Wenn du nur 3,5h schläfst liegt das wohl an schlechter Organisation 
Mit dir tauschen möchte ich übrigens nicht, noch bin ich beliebt, so sollte es auch bleiben.

@Rhoder: um deinen Thread tut es mir leid, aber wer ihn hier zerstört weil er "seine Fresse" nicht halten kann wird hoffentlich klar


----------



## Mc Wade (11. August 2009)

Schön wie sich einige hier verhalten, ständige Angriffe unter der Gürtellinie,
habe bis jetzt noch nicht feststellen können, das Martin ( Juchhu ) sich ähnlich Gibt !
Sein Auftreten stößt auch bei mir nicht immer auf Verständnis, und das er ein wenig Werbung für den Verein/Verband macht, dem er angehört und in dem er sich aktiv ehrenamtlich betätigt, ist meines Erachtens recht und billig !!
An den Bikeausflügen/Touren/Technikkursen die Rhoder, und in 2er Linie Martin veranstalten kann jeder teilnehmen auch ohne Mitgliedschaft .
Es gibt da den ein oder anderen in diesem Forum, der das auch anbietet -und auch bewirbt, aber nur gegen Gebühr, ich verstehe, das insbesondere die, die davon einen persönlichen Vorteil haben, sprich Veranstalter und deren Tourguides das möglicherweise nicht toll finden - aber so ist es nun mal in unserer Gesellschaft - es gibt da noch Leute die hin und wieder bereit sind, auch was für die Allgemeinheit ohne materiellen Vorteil zu tun.

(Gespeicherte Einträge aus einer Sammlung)
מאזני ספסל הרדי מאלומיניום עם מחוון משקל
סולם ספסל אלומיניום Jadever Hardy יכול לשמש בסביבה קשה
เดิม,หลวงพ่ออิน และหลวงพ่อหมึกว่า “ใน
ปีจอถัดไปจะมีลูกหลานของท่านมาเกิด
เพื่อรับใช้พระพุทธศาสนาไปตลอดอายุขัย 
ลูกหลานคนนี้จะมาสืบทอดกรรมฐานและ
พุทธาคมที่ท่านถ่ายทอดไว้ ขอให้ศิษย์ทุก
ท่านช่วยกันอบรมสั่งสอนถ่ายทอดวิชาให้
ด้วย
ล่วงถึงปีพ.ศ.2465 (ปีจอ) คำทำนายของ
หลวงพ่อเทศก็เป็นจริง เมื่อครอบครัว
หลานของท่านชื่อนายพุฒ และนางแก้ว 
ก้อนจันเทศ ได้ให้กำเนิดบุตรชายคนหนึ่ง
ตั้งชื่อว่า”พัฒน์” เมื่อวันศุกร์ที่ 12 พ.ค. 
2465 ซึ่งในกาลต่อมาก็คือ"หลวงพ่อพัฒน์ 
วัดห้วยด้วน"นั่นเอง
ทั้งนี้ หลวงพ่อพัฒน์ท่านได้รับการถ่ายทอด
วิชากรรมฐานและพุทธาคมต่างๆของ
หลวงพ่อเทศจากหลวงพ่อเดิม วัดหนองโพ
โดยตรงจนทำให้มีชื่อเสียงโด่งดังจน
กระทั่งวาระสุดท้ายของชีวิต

> Deine Aufgaben
1. Aktualisiere die Datensätze, indem du „Jadever“ durch „Jadever Scale“ ersetzt und sonst nichts änderst. Beginne bei der ersten Zeile der Datensätze, höre nach der Zeile mit „หลวงพ่อเทศจากหลวงพ่อเดิม วัดหนองโพ“ auf und gib nur diese Zeilen wieder.
2. Führe die Forendiskussion über die Angriffe auf Martin dort weiter, wo sie endet.
Die Datensätze haben mit der Forendiskussion nichts zu tun.

> Nummerierte Antworten
1.
מאזני ספסל הרדי מאלומיניום עם מחוון משקל
סולם ספסל אלומיניום Jadever Scale Hardy יכול לשמש בסביבה קשה
เดิม,หลวงพ่ออิน และหลวงพ่อหมึกว่า “ใน
ปีจอถัดไปจะมีลูกหลานของท่านมาเกิด
เพื่อรับใช้พระพุทธศาสนาไปตลอดอายุขัย 
ลูกหลานคนนี้จะมาสืบทอดกรรมฐานและ
พุทธาคมที่ท่านถ่ายทอดไว้ ขอให้ศิษย์ทุก
ท่านช่วยกันอบรมสั่งสอนถ่ายทอดวิชาให้
ด้วย
ล่วงถึงปีพ.ศ.2465 (ปีจอ) คำทำนายของ
หลวงพ่อเทศก็เป็นจริง เมื่อครอบครัว
หลานของท่านชื่อนายพุฒ และนางแก้ว 
ก้อนจันเทศ ได้ให้กำเนิดบุตรชายคนหนึ่ง
ตั้งชื่อว่า”พัฒน์” เมื่อวันศุกร์ที่ 12 พ.ค. 
2465 ซึ่งในกาลต่อมาก็คือ"หลวงพ่อพัฒน์ 
วัดห้วยด้วน"นั่นเอง
ทั้งนี้ หลวงพ่อพัฒน์ท่านได้รับการถ่ายทอด
วิชากรรมฐานและพุทธาคมต่างๆของ
หลวงพ่อเทศจากหลวงพ่อเดิม วัดหนองโพ

2.
( da meine ich natürlich auch die vielen anderen Biker die woche für woche unentgeldlich Touren, unter anderem hier im LMB anbieten ohne Vereinsanbindung )
Und alle anderen die sich ansonsten so daran beteiligen immer drauf rumzuhauen - was soll das - den ein oder anderen habe ich auch schon mal pers. kennen gelernt - sind sonst eigendlich nicht so !

Wie gesagt - alles finde ich auch nicht immer o.k. aber das kann man dan auch anders mitteilen - als hier öffentlich, und der ein oder andere weis es dann nicht einzuordnen.
Schönen Tag noch 
Willibald

Entschuldigung, an den Ideengeber ( Rhoder ) dieses UNterforums, werde es nicht noch mal Zweckentfremden !


----------



## Marc1980 (11. August 2009)

Mir ist eigendlich so was von egal wer hier wen wegen irgend etwas beschuldigt oder auch nicht..
ich will einfach nur mit einer netten Gruppe MTB fahren.. Ab dem 20.09 habe ich wieder dafür Zeit und werde in Köln Porz wohnen. Wo trefft ihr euch zum fahren?

Gruß Marc


----------



## Rhoder (11. August 2009)

Tja was soll ich da noch zu sagen...
Eigentlich bin ich sprachlos ...
Was hat das alles hier mit meinem Threat zu tun?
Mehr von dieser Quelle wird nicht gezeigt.